My lunch with Andy
During a quiet noon hour at Panama’s, Andy Holcombe took a seat in the alcove table near the entrance. He ordered a Coke; asked if Pepsi was OK, he ordered iced tea, after making sure it had no stealth sweetness or flavoring.
The server described the specials: prime-rib sandwich, tahini burger. Are those truly specials, or menu items priced 50 cents cheaper today? A couple other questions followed; sufficiently informed, he ordered the classic burger, then slid into other discussion.
Chico’s mayor isn’t a particularly fussy eater (and he even accepted a Pepsi because they’d run out of tea). He’s a lawyer—detail-oriented, careful with words, concerned about procedures and predisposed to getting pertinent facts before drawing a conclusion.
Holcombe spent two years as the council’s voice of legal reason before his peers elected him mayor. He sets agendas and runs meetings along with cutting ribbons and welcoming eventgoers. It’s actually a bigger job than it sounds.
“I feel comfortable,” he said, “but I’m definitely still learning. It’s much more of a full-time job than I realized. You’re always ‘on’ as mayor. That’s not a bad thing, but I haven’t completely integrated it in my day-to-day reality.”
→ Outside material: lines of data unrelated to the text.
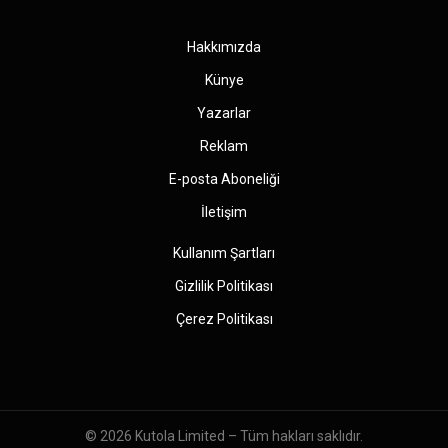
(Twitter)
Hakkımızda
Künye
Yazarlar
Reklam
E-posta Aboneliği
İletişim
Kullanım Şartları
Gizlilik Politikası
Çerez Politikası
© 2026
Kutola Limited
– Tüm hakları saklıdır.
Even more than before, “I have to be up on the issues”—and he explained his views on some of the big ones, interrupted only by a burger break.
The “Gold Line": Vice Mayor Ann Schwab sparked citywide discussion by proposing a construction boundary to protect the foothills in the way the Greenline protects ag land. “I like the idea on a certain philosophical level,” Holcombe said, “but as a matter of practicality …”
Hold tight, Andyites, he hasn’t abandoned you: “There’s a lot more to the Gold Line and ‘viewshed’ than view,” he continued. “If you focus on the ‘shed’ part—watershed and environmental sensitivity—that certainly merits careful attention on a project-by-project basis.”
Homelessness: As chairman of the Greater Chico Homeless Task Force, Holcombe spearheaded recent talks about a homeless camp in Chico. Yet, interestingly, he doesn’t plan to put homelessness on the council’s front burner because “I see that more as a community issue than a city government issue.”
As such, “I’d like to use my energy to get the community to respond, including the buy-in of the homeless.”
Wal-Mart: OK, Andyites, brace yourselves again—Holcombe doesn’t have a reflex reaction to a new supercenter proposed for north Chico, in an area he sees poised for wholesale growth.
“If that’s correct, the Wal-Mart question to be answered is, if there’s supposed to be retail and commercial growth, then why not Wal-Mart as part of that retail growth mix? I know there are opinions about that…. As a lawyer as well as a citizen who cares, this sort of debate is interesting and a planning challenge.”
Moments later, Chico’s caring-lawyer mayor paid his share of the bill, said farewell and headed off for a meeting—leaving no leftovers but plenty of food for thought.